Now that it’s almost over and the
paratroopers are preparing to move back to Kirkuk from this small Sunni
enclave just north of Baghdad there is a sense of celebration in the
air. Chickens,
purchased at a local market through the interpreters, are grilling in the
backyard of a temporary safe house alongside the Tigress river as the
brutal sun finally starts to set. Sodas are being iced down
and more then a few hands of spades are dealt. Caraccilo himself is in a
good mood and occasionally tackles one of his staff officers between
cigars and hands of spades, played with his sergeant major, his executive
officer and his S3. The
colonel and his sergeant major win, in case you keep track of that sort of
thing.
Besides the search for and capture of
high-ranking Ba’ath party officials the operation was also meant to show a
strong U.S. presence in an area that, until recently, had been the site of
one U.S. death per day on average, Caraccilo explains, taking a break from
the din of the radios that constantly chatter. Even mid hand in a game of spades
he runs into the house several times to monitor this patrol or that
checkpoint.
No soldiers assigned to the Rock, as
the 2-503d Inf (Abn) is known, were killed. Four soldiers were wounded,
none seriously, when their vehicles drove through an ambush that erupted
only seconds earlier. A fifth
soldier was also injured when he fell from a rooftop during the
operation.
“We also wanted to show a U.S. presence
in an area that has yet to be covered by a U.S. force,” Caraccilo
said. “Forces have driven
over this area but no U.S. personnel have driven or patrolled or conducted
any kind of military operation inside this particular
peninsula.”
“The intent was to come
here and go after some specific individuals, knowing perfectly well that
most of the time when something like this is based off of human sources
that the chances are your target wont be there when you arrive, none the
less there has been a lot of action here so we know there are some
unsavory figures. We
had to screen more then 400 detainees in just the first two nights,” he
explained.
And the screening paid off.
More then 50 of those 300 have been
confirmed as Feydayeen, Caraccilo explained. “That’s a big deal. These people that we’re looking
for are still husbanding the old regime as a way of life. By removing a pocket of Feydayeen
soldiers we’ve done a pretty big thing.”
While no one was willing to call the
locals here friendly there was a change in their demeanor over the course
of the mission. While The
173d comes in full force they are quick to change tact’s, talking to
leaders, talking to merchants and explaining why they are there, listening
to concerns and generally trying to make everyone feel more at
ease.
“I really do think that there are some
unfriendly people here that don’t like Americans but I think you would
find that anywhere in Iraq or even any part of the world,” he said. “But I think that mostly in this
area the people are just confused.
Confused and scared.
When you come in here with 8 large helicopters, a battalion of
Bradley fighting vehicles and a bunch of paratroops to swarm the area you
scare some people. You hit
them hard but then you pull back and you go out and you start talking to
them and you tell them what you’re there for.”
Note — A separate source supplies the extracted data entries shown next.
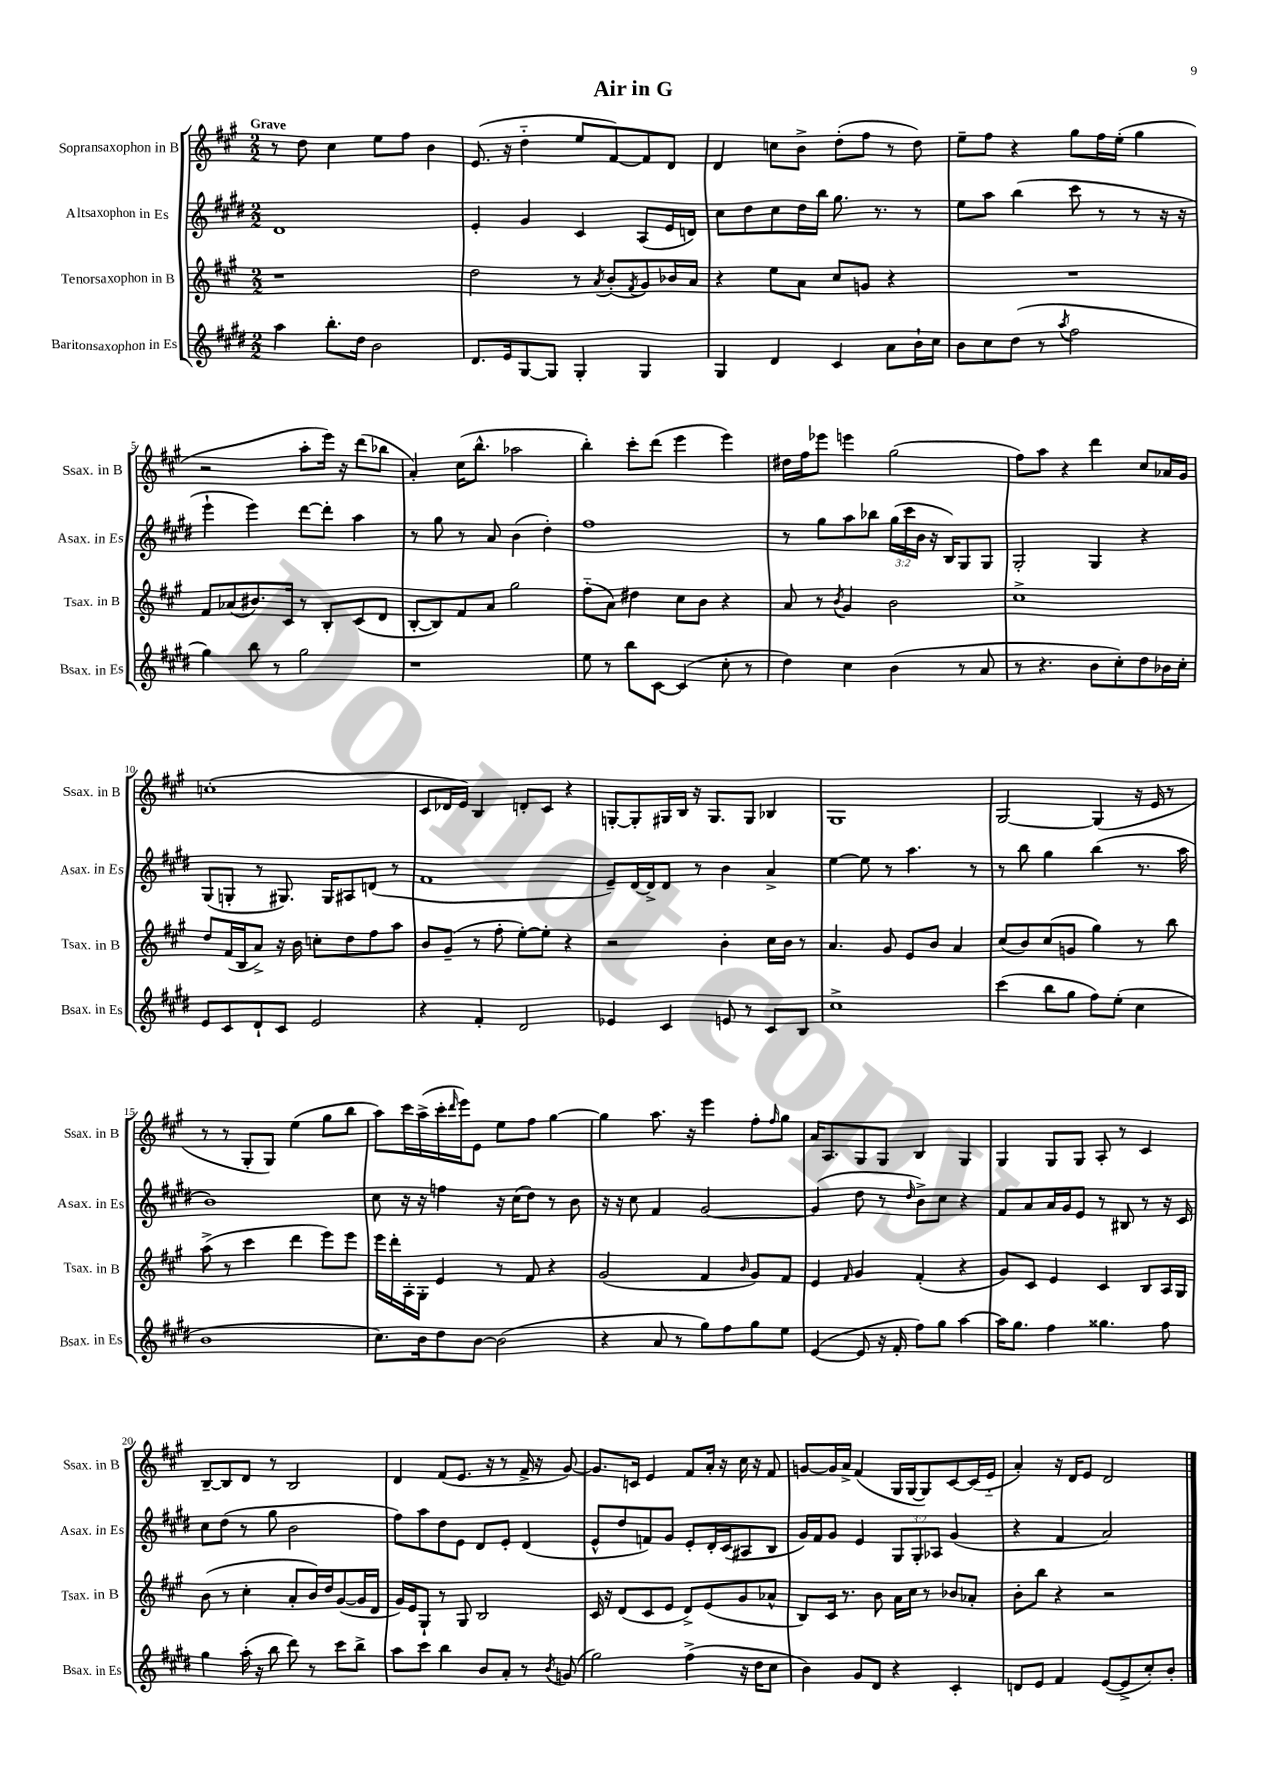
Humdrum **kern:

**kern	**kern	**kern	**kern
*staff4	*staff3	*staff2	*staff1
*clefG2	*clefG2	*clefG2	*clefG2
*k[f#c#g#d#]	*k[f#c#g#]	*k[f#c#g#d#]	*k[f#c#g#]
*M2/2	*M2/2	*M2/2	*M2/2
4aa	1r	1d#	8r
.	.	.	8dd
8.bb'	.	.	4cc#
16dd#	.	.	.
2b	.	.	8ee
.	.	.	8ff#
.	.	.	4b
=	=	=	=
8.d#	2dd	4e'	(8.e
16e	.	.	16r
[8G#	.	4g#	4dd'~
8G#]	.	.	.
4G#'	8r	4c#	8ee
.	8qa	.	.
.	(8b'	.	[8f#)
.	8qf#	.	.
4G#	8g#)	(8A	8f#]
.	16b-	16e	8d
.	16a	16d)	.
=	=	=	=
4G#	4r	8cc#	4d
.	.	8dd#	.
4d#	8ee	8cc#	8cc
.	8a	16dd#	8b^
.	.	16bb	.
4c#	8cc#	8.gg#	(8dd'
.	8g	.	8ff#
.	.	8.r	.
8a	4r	.	8r
16b`	.	8r	8dd)
16cc#	.	.	.
=	=	=	=
8b	1r	8ee	8ee~
8cc#	.	8aa	8ff#
(8dd#	.	(4bb	4r
8r	.	.	.
8qaa	.	.	.
2ff#	.	8ccc#	8gg#
.	.	8r	16ff#
.	.	.	(16ee'
.	.	8r	4gg#
.	.	16r	.
.	.	16r	.
=	=	=	=
4gg#)	8f#	4eee`	2r
.	(8a-	.	.
8bb	8.b#)	4eee)	.
8r	.	.	.
.	16c#	.	.
2gg#	8r	[8ddd#	8aa'
.	8B'	8ddd#']	16eee)
.	.	.	16r
.	(8c#	4aa	(8ddd
.	8d	.	8bb-
=	=	=	=
1r	[8B'	8r	4a')
.	8B])	8gg#	.
.	8f#	8r	(16cc#
.	.	.	8.bb^^
.	8a	8a	.
.	2gg#	(4b	2aa-
.	.	4dd#')	.
=	=	=	=
8ee	(8ff#'~	1ff#	4bb')
8r	8a)	.	.
8bb	4dd#	.	8ccc#'
[8c#	.	.	(8ddd
(4c#]	8cc#	.	4eee
.	8b	.	.
8cc#'	4r	.	4eee)
8r	.	.	.
=	=	=	=
4dd#)	8a	8r	16dd#
.	.	.	16ff#
.	8r	8gg#	8eee-
.	8qb	.	.
4cc#	4g#	8aa	4eee
.	.	8bb-	.
(4b	2b	(24gg#	(2gg#
.	.	24ccc#	.
.	.	24b	.
.	.	16r	.
.	.	16B)	.
8r	.	8G#	.
8a	.	8G#	.
=	=	=	=
8r	1cc#^	2G#'	8ff#)
4.r	.	.	8aa
.	.	.	4r
8b	.	4G#	4ddd
8cc#')	.	.	.
8dd#	.	4r	8cc#
16b-	.	.	16a-
16cc#'	.	.	16g#
=	=	=	=
8e	8dd	(8G#	(1cc'
8c#	(16f#	8G'	.
.	16B	.	.
8d#`	8a^)	8r	.
8c#	16r	8.G#)	.
.	16b	.	.
2e	8cc'	.	.
.	.	16G#	.
.	8dd	8A#	.
.	8ff#	(8d	.
.	8aa	8r	.
=	=	=	=
4r	8b	1f#	8c#
.	(8g#~	.	16d-
.	.	.	16e)
4f#'	8r	.	4B
.	8ff#'	.	.
2d#	[8ee')	.	8d'
.	8ee']	.	8c#
.	4r	.	4r
=	=	=	=
4e-	2r	8e~)	[8G'
.	.	[16d#	8G']
.	.	16d#^]	.
4c#	.	8d#	16G#
.	.	.	16B
.	.	8r	16r
.	.	.	8.G#
8e	4b'	4b	.
8r	.	.	8G#
8c#	16cc#	4a^	4B-
.	16b	.	.
8B	8r	.	.
=	=	=	=
1cc#^	4.a	[4ee	1G#
.	.	8ee]	.
.	8g#	8r	.
.	8e	4.aa	.
.	8b	.	.
.	4a	.	.
.	.	8r	.
=	=	=	=
(4ccc#	(8cc#	8r	[2G#
.	8b)	8bb	.
8bb	(8cc#	4gg#	.
8gg#	8g	.	.
8ff#)	4gg#)	(4bb	(4G#]
(8ee'	.	.	.
4cc#	8r	8.r	16r
.	.	.	16e
.	8bb	.	8r
.	.	16aa	.
=	=	=	=
1b	(8aa^	1b)	8r
.	8r	.	8r
.	4ccc#	.	8G#'
.	.	.	8G#)
.	4ddd	.	(4ee
.	8eee)	.	8gg#
.	8eee	.	8bb
=	=	=	=
8.cc#)	16eee	8cc#	8aa)
.	16ddd'	.	.
.	16A'	16r	16ccc#
16b	16G#'	16r	(16aa^
8dd#	4e	4ff	16ccc#'
.	.	.	16qqddd
.	.	.	16eee)
[8b	.	.	8e
(2b]	8r	16r	8ee
.	.	(16cc#	.
.	8f#	8dd#)	8ff#
.	4r	8r	[4gg#
.	.	8b	.
=	=	=	=
4r	(2g#	16r	4gg#]
.	.	16r	.
.	.	8cc#	.
8a	.	4f#	8.aa
8r	.	.	.
.	.	.	16r
8gg#)	4f#	[2g#	4eee
8ff#	.	.	.
.	16qqb	.	.
8gg#	8g#)	.	8ff#'
.	.	.	16qqff#
8ee	8f#	.	8gg#
=	=	=	=
([4e	4e	(4g#]	16a
.	.	.	8.A
.	16qqf#	.	.
8e]	4g#	8dd#	8G#
16r	.	8r	8G#
16f#'	.	.	.
.	.	16qqdd#	.
8ff#)	(4f#'	8b^)	4B
8gg#	.	8cc#	.
[4aa	4r	4r	4G#
=	=	=	=
16aa]	8g#)	8f#	4G#
8.gg#	.	.	.
.	8c#	8a	.
4ff#	4e	16a	8G#
.	.	16g#	.
.	.	8e	8G#
4.gg##	4c#	8r	8A'
.	.	8B#	8r
.	8B	8r	4c#
8ff#	16A	16r	.
.	16G#	16c#	.
=	=	=	=
4gg#	(8b	8cc#	[8B~
.	8r	(8dd#	8B]
(16aa'	4cc#'	8r	8d
16r	.	.	.
8bb	.	8gg#	8r
8ddd#)	8a'	2b	2B
8r	16b)	.	.
.	16dd	.	.
8ccc#	([8g#	.	.
8bb^	16g#]	.	.
.	16d	.	.
=	=	=	=
8aa	16g#)	8ff#)	4d
.	16e	.	.
8ccc#	8G#`	8aa	.
4bb	8r	8dd#	(8f#
.	8G#	8e	8.e
8b	2B	8d#	.
.	.	.	16r
8a'	.	8e'	8r
8r	.	(4d#	16f#^
.	.	.	16r
8qb	.	.	.
(8g	.	.	[8g#)
=	=	=	=
2gg#)	16c#	8e^^	8.g#]
.	16r	.	.
.	(8d	8dd#	.
.	.	.	16c
.	8c#	8f)	4e
.	8e	8g#	.
(4ff#^	8d^)	8e'	8f#
.	(8e	16d#'	16a'
.	.	(16c#	16r
16r	8g#	8A#	16cc#
16dd#	.	.	16r
8cc#	8a-^^	8B	8f#
=	=	=	=
4b)	8B)	16g#)	[8g
.	.	16f#	.
.	16c#	8g#	16g]
.	8.r	.	16a^
8g#	.	4e	(4f#
8d#	8b	.	.
4r	16a	12G#	16G#
.	16cc#	.	[16G#
.	.	12G#'	.
.	8r	.	8G#])
.	.	12A-	.
4c#'	8b-	(4g#	[8c#
.	8a-'	.	(16c#]
.	.	.	16e'~
=	=	=	=
8d	8b'	4r	4a')
8e	8bb	.	.
4f#	4r	4f#	16r
.	.	.	16d
.	.	.	8e
([8e	2r	2a)	2d
8e^]	.	.	.
8cc#')	.	.	.
8b'	.	.	.
==	==	==	==
*-	*-	*-	*-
And the colonel isn’t above doing some
of that talking.
“I sat yesterday having tea with some
of the people here. We
were driving by and they waved at us and invited us inside for tea. We just talked to them. We described what it was we were
doing and why. Come to
find out two of the individuals had just gotten out of (an American) jail
in Tikrit. Where else in the
world can you sit with people you just detained for questioning and drink
tea?” he said laughing.
It’s a struggle to understand the
culture. I think we’re
starting to figure it out.
Once you understand the conditions, the right and left limit, I
think you can get a lot accomplished.”